Apple is reportedly building NFC for a future iPhone, which could blow open the market for NFC because the company has sold more than 100 million iPhones. This presents a Catch-22 challenge. Until Apple releases an NFC-enabled iPhone, consumer awareness is likely to be low. Apple through its ubiquitous brand tends to call attention to new products. But when Apple does launch an NFC phone and hawks it as a mobile "iWallet," carriers will find it tough to sell Android phones that do the same. Just look at what happened to the Motorola Xoom, launching so close to the iPad 2.
Windows Phone 7 devices have nowhere to go but up. If Microsoft can, as rumored, deliver NFC-capable handsets, it will put pressure on Android phones and Google's plans for them.
Seeing as how Nokia is now Microsoft's preferred Windows Phone hardware partner, and that Nokia has pledged to pump out NFC phones throughout 2011, it's best not to discount the world's reigning smartphone leader—even if its market share is sputtering.
RIM's smartphone fortunes are fading in the United States. The company will need to match or exceed what its competition is doing, so expect it to launch NFC-enabled Blackberries later this year. Word about these devices may come at Blackberry World in May. An NFC Blackberry would look mighty attractive to the corporate road warrior tired of whipping out his wallet for every coffee, newspaper or rental car.
PayPal, which reported only 5 million active mobile users and $750 million in mobile transactions through 2010, expects to do $2 billion in transactions from its mobile products this year. Forrester analyst Thomas Husson said in a new report on mobile payments that most of these revenues are derived from eBay's online platform, but moving forward, we should see more and more merchants embracing the solution and generating incremental sales. Of course, PayPal doesn't have a smartphone platform or handsets to offer, but if it can convert its desktop users to mobile users, it could create a mobile-payment platform used by 100 million people. That's a lot of people that won't use a Google mobile-payment service.

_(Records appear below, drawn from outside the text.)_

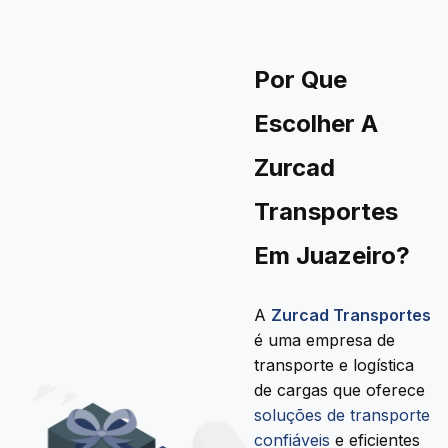
Por Que
Escolher A
Zurcad
Transportes
Em Juazeiro?
A
Zurcad Transportes
é uma empresa de
transporte e logística
de cargas que oferece
soluções de transporte
confiáveis
e eficientes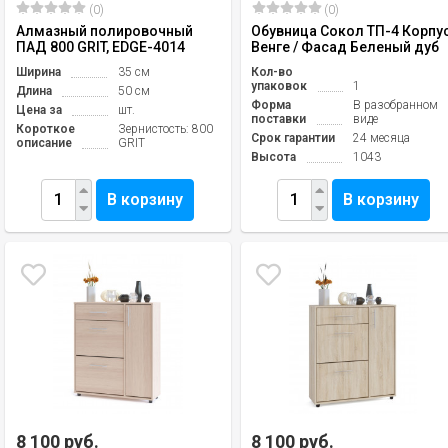
(0)
(0)
Алмазный полировочный
Обувница Сокол ТП-4 Корпу
ПАД 800 GRIT, EDGE-4014
Венге / Фасад Беленый дуб
Ширина
35 см
Кол-во
упаковок
1
Длина
50 см
Форма
В разобранном
Цена за
шт.
поставки
виде
Короткое
Зернистость: 800
Срок гарантии
24 месяца
описание
GRIT
Высота
1043
В корзину
В корзину
8 100 руб.
8 100 руб.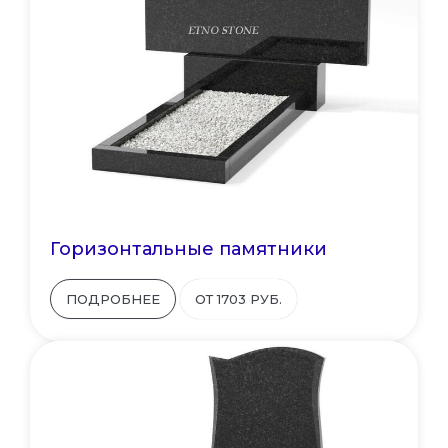
Горизонтальные памятники
ПОДРОБНЕЕ
ОТ 1703 РУБ.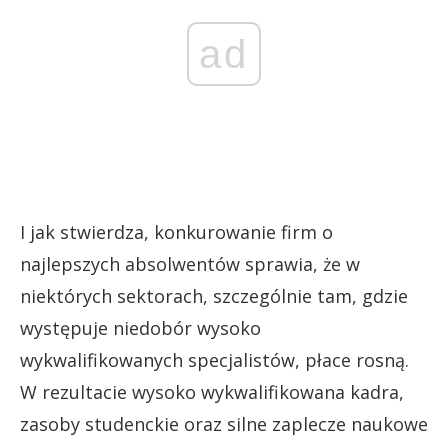
ad
I jak stwierdza, konkurowanie firm o
najlepszych absolwentów sprawia, że w
niektórych sektorach, szczególnie tam, gdzie
występuje niedobór wysoko
wykwalifikowanych specjalistów, płace rosną.
W rezultacie wysoko wykwalifikowana kadra,
zasoby studenckie oraz silne zaplecze naukowe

Like PayPal, Amazon.com doesn't have a smartphone in the game, but thanks to the Kindle, it does know a thing or two about pairing a hardware device with a massive e-commerce user base. Moreover, the bookseller turned seller of everything is already making a play for Google's Android Market sales with its Amazon Appstore for Android. An NFC plan would seem to be par for the course in endearing itself further to consumers in the burgeoning mobile-commerce market. In fact, the company's Amazon Wireless group already sells smartphones.

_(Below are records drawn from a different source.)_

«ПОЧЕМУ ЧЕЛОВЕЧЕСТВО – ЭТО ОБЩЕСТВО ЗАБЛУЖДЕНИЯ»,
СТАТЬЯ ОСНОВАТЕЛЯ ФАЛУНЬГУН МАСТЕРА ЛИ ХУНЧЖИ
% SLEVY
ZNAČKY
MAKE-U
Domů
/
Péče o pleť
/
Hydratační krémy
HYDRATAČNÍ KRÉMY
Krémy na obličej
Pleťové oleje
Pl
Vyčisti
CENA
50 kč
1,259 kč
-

Verizon, T-Mobile and AT&T forged Isis, a mobile-payment venture that will use Discover Financial Services' network to process payments. This is awkward, as Google would stand to compete with the very carriers that carry Android phones—unless, of course, Google joins Isis as a partner. That would make sense to somewhat streamline the many competing NFC factions, though there is no evidence yet that will happen.
Square enables any business to accept credit and debit cards. It pairs the card reader adapter you see here with an Android or iPhone application to allow people to pay by credit card with their phone. This is yet another way users can pay on the go from their smartphones, providing more competition for Google to contend with.

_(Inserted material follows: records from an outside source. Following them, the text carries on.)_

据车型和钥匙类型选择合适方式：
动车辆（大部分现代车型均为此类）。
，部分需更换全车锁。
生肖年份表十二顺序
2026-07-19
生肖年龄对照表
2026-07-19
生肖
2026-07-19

You know that Field of Dreams quote, "If you build it, they will come?" Thats not so assured for mobile payments. Google needs to have enough people using not only Android smartphones, but those equipped with NFC capabilities, and it needs to market those perks beyond offering local poster scanning in Portland, Ore. Assuming it works out, 340 million global mobile users will use mobile payments, with such transactions totaling $245 billion by 2014, according to Gartner.
Google has a checkered history in e-commerce. The company tried to push the Nexus One in its own Webstore and that didn't work. Google also tried to make Google Checkout a significant platform, but that hasn't been widely adopted by merchants. So the biggest hurdle Google may have in getting the mobile market and consumers to adopt its NFC mobile platform may be its reputation and credibility.